- **Problem requirements**
Please copy exactly the lines from the top of the data through the line containing "8: (444, 39, 9.76)", and nothing else.

----

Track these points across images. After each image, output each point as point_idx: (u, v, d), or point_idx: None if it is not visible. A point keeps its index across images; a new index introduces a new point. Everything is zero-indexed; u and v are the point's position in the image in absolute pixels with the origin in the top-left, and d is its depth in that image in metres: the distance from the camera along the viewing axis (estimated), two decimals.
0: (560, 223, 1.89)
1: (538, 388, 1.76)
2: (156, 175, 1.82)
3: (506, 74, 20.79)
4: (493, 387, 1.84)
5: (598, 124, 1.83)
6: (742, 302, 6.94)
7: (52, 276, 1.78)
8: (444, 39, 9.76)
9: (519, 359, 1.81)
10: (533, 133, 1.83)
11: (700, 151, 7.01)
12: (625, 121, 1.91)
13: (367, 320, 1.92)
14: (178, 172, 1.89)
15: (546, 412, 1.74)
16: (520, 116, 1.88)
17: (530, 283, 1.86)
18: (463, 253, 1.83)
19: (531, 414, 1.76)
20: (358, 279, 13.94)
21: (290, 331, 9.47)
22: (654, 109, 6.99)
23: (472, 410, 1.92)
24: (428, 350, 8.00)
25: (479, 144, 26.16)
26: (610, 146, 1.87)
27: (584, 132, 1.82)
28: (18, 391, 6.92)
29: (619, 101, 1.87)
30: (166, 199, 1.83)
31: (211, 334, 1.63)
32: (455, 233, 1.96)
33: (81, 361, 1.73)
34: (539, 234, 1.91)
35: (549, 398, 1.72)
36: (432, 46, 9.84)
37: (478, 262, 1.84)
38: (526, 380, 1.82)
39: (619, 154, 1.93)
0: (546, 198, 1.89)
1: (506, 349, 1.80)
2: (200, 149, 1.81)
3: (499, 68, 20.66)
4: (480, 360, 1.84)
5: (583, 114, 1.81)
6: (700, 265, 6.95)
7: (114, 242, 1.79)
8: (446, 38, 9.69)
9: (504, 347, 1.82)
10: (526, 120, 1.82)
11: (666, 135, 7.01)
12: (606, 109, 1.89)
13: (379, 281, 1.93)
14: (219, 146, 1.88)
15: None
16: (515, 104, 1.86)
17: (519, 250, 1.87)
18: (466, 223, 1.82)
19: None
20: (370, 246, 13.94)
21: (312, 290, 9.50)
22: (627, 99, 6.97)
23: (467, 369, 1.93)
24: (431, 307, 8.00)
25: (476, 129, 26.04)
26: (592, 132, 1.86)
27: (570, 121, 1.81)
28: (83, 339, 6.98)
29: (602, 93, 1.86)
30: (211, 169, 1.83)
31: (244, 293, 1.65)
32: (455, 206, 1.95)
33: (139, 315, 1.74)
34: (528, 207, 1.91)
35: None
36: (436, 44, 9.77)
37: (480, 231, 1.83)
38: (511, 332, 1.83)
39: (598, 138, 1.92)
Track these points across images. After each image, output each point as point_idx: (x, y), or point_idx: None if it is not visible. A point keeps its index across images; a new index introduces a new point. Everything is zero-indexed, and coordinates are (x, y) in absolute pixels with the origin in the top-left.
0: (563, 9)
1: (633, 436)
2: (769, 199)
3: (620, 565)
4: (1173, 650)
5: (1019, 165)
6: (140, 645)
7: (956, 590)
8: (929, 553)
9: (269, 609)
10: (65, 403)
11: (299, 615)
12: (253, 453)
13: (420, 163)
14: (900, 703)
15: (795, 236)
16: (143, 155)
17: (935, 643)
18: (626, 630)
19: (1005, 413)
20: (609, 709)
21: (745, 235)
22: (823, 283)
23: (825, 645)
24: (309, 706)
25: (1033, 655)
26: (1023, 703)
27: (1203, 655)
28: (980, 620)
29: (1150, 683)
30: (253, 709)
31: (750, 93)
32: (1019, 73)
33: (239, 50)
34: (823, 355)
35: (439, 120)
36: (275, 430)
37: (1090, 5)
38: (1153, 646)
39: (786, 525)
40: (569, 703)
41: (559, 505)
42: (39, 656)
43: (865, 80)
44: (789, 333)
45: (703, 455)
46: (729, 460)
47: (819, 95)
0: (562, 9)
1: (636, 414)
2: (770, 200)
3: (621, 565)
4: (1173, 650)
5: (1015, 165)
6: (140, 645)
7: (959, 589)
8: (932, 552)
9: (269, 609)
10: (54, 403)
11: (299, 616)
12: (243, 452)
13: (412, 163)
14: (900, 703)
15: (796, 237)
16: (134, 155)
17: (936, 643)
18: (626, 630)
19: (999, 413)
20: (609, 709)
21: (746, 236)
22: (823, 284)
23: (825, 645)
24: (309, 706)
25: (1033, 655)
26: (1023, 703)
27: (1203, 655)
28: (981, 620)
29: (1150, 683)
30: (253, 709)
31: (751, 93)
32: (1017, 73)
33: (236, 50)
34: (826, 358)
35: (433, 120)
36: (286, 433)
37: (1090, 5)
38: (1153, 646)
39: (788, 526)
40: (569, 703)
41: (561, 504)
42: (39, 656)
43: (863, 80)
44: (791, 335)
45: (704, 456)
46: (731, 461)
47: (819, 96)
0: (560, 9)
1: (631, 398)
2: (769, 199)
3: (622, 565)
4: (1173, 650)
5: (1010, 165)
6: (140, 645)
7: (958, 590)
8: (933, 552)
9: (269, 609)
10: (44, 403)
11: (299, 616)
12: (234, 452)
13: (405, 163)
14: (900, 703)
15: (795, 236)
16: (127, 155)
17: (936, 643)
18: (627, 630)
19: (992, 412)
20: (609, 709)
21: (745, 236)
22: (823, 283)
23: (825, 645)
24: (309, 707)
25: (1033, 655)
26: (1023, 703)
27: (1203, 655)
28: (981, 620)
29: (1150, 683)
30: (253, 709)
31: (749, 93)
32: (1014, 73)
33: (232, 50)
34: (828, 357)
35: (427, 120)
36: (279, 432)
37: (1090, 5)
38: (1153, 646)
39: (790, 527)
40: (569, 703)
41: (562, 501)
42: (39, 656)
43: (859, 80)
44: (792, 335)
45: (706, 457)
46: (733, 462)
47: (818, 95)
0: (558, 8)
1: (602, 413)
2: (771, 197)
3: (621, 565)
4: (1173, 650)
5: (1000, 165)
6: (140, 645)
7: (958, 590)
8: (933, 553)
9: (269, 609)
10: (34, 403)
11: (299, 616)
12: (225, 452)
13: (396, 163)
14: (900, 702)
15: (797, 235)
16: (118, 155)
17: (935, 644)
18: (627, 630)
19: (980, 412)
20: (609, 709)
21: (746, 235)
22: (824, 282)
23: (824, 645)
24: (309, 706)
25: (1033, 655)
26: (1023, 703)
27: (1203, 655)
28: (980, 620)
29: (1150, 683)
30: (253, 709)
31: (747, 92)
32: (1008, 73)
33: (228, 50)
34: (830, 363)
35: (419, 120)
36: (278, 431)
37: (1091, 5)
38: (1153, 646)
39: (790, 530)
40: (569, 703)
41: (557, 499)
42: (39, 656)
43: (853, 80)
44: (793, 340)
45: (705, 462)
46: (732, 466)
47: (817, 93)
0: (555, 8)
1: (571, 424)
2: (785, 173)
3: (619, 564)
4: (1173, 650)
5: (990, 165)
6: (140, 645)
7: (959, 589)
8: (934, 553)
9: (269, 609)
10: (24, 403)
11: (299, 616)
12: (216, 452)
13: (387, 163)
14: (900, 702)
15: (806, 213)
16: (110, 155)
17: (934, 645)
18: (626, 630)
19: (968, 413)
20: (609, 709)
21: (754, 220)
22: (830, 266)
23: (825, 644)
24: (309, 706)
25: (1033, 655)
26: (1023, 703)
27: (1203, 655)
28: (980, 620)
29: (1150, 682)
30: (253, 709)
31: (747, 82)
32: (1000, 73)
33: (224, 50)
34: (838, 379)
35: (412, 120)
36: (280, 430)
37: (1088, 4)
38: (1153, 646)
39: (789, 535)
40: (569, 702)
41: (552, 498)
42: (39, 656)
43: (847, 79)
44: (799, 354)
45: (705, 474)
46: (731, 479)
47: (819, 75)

----

- **Task solution**
Track these points across images. After each image, output each point as point_idx: (u, v, d), or point_idx: None if it is not visible. A point keeps its index across images; a new index introduces a new point. Everything is zero-indexed; u and v are the point's position in the image in absolute pixels with the origin in the top-left, and d is its depth in that image in metres: the distance from the camera along the viewing axis (estimated), two decimals.
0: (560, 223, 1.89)
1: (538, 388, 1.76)
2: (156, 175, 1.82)
3: (506, 74, 20.79)
4: (493, 387, 1.84)
5: (598, 124, 1.83)
6: (742, 302, 6.94)
7: (52, 276, 1.78)
8: (444, 39, 9.76)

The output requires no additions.